Given records Start Marker
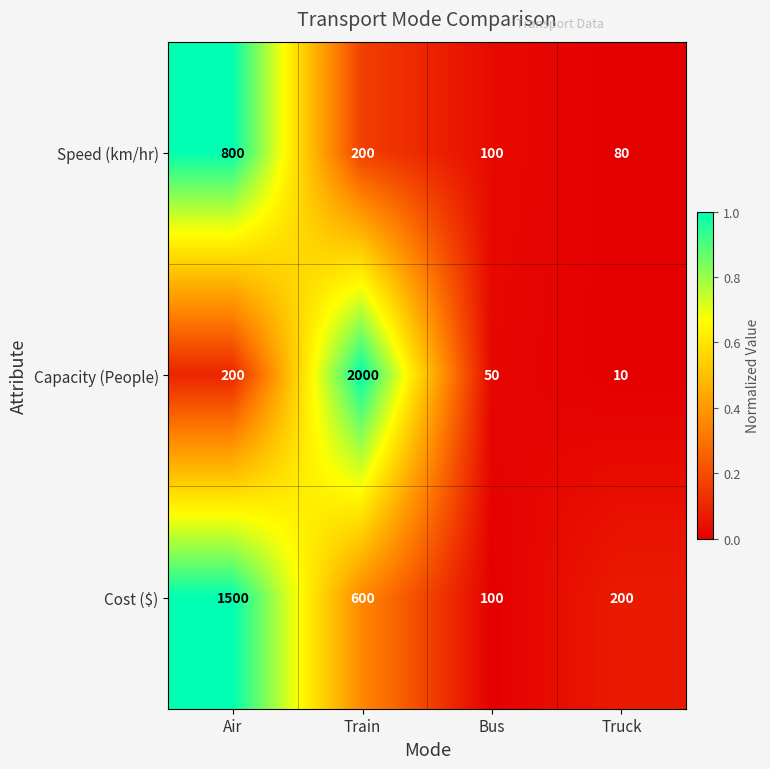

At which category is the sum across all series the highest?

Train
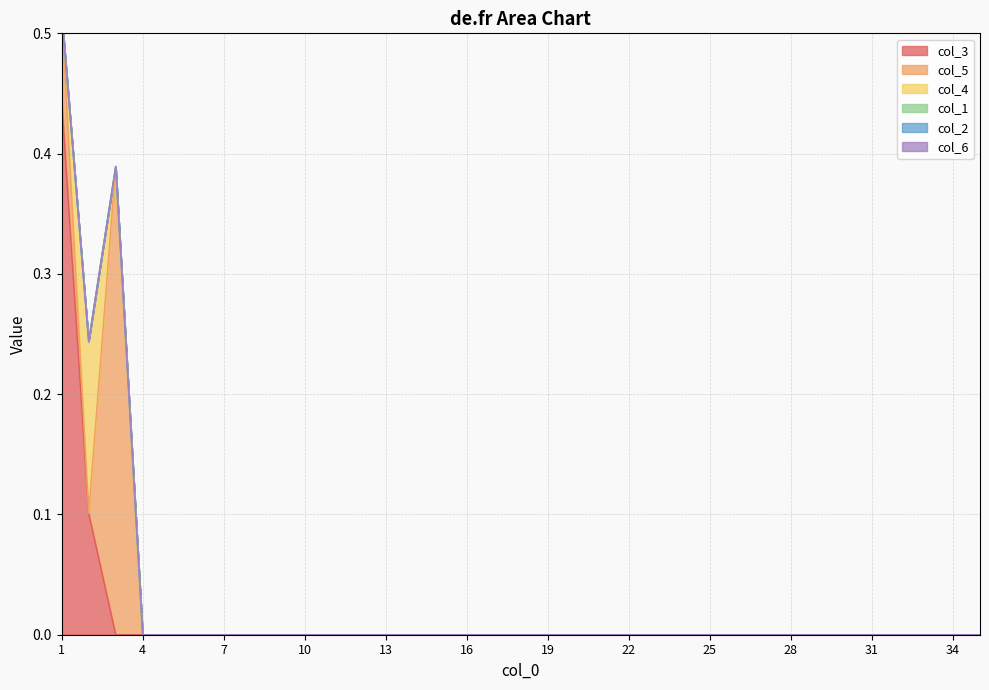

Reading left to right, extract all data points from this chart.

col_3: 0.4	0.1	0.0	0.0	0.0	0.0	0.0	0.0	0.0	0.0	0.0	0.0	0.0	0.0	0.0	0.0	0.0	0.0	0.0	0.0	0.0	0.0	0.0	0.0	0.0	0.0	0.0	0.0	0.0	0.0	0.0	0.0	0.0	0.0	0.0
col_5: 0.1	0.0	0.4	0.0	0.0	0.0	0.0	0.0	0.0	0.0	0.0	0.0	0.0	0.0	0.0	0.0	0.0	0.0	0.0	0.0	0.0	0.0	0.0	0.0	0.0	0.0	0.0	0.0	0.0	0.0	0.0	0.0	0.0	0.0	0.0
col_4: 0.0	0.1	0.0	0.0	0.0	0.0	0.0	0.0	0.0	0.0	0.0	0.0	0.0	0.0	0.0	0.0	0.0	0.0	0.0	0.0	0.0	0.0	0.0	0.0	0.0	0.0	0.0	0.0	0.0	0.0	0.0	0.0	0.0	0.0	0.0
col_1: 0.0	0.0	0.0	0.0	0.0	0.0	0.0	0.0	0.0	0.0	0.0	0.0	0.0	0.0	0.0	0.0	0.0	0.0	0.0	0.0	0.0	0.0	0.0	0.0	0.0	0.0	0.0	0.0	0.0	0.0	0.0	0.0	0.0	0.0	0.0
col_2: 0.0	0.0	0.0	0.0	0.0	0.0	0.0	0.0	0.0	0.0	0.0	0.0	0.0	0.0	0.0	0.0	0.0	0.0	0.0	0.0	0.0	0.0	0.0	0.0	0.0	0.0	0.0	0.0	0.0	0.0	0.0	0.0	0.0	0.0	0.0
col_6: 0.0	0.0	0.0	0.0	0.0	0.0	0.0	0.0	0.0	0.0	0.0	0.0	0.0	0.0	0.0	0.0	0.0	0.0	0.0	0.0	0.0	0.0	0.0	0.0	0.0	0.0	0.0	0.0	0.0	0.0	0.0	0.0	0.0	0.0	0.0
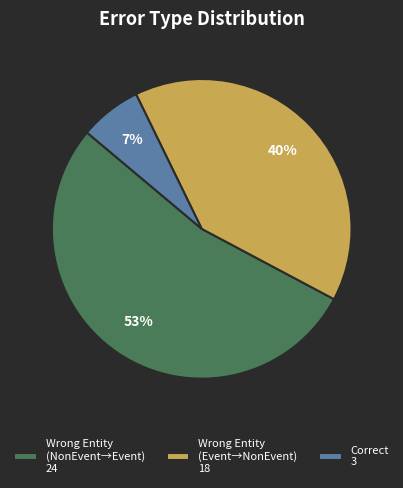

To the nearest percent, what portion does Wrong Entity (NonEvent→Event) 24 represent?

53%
Given records End Marker
* Problem to solve
Swap "category" for "group" and write out all the records again with nothing else changed. Leave the pictures out of your answer.

* The answer
At which group is the sum across all series the highest?

Train

Reading left to right, extract all data points from this chart.

col_3: 0.4	0.1	0.0	0.0	0.0	0.0	0.0	0.0	0.0	0.0	0.0	0.0	0.0	0.0	0.0	0.0	0.0	0.0	0.0	0.0	0.0	0.0	0.0	0.0	0.0	0.0	0.0	0.0	0.0	0.0	0.0	0.0	0.0	0.0	0.0
col_5: 0.1	0.0	0.4	0.0	0.0	0.0	0.0	0.0	0.0	0.0	0.0	0.0	0.0	0.0	0.0	0.0	0.0	0.0	0.0	0.0	0.0	0.0	0.0	0.0	0.0	0.0	0.0	0.0	0.0	0.0	0.0	0.0	0.0	0.0	0.0
col_4: 0.0	0.1	0.0	0.0	0.0	0.0	0.0	0.0	0.0	0.0	0.0	0.0	0.0	0.0	0.0	0.0	0.0	0.0	0.0	0.0	0.0	0.0	0.0	0.0	0.0	0.0	0.0	0.0	0.0	0.0	0.0	0.0	0.0	0.0	0.0
col_1: 0.0	0.0	0.0	0.0	0.0	0.0	0.0	0.0	0.0	0.0	0.0	0.0	0.0	0.0	0.0	0.0	0.0	0.0	0.0	0.0	0.0	0.0	0.0	0.0	0.0	0.0	0.0	0.0	0.0	0.0	0.0	0.0	0.0	0.0	0.0
col_2: 0.0	0.0	0.0	0.0	0.0	0.0	0.0	0.0	0.0	0.0	0.0	0.0	0.0	0.0	0.0	0.0	0.0	0.0	0.0	0.0	0.0	0.0	0.0	0.0	0.0	0.0	0.0	0.0	0.0	0.0	0.0	0.0	0.0	0.0	0.0
col_6: 0.0	0.0	0.0	0.0	0.0	0.0	0.0	0.0	0.0	0.0	0.0	0.0	0.0	0.0	0.0	0.0	0.0	0.0	0.0	0.0	0.0	0.0	0.0	0.0	0.0	0.0	0.0	0.0	0.0	0.0	0.0	0.0	0.0	0.0	0.0

To the nearest percent, what portion does Wrong Entity (NonEvent→Event) 24 represent?

53%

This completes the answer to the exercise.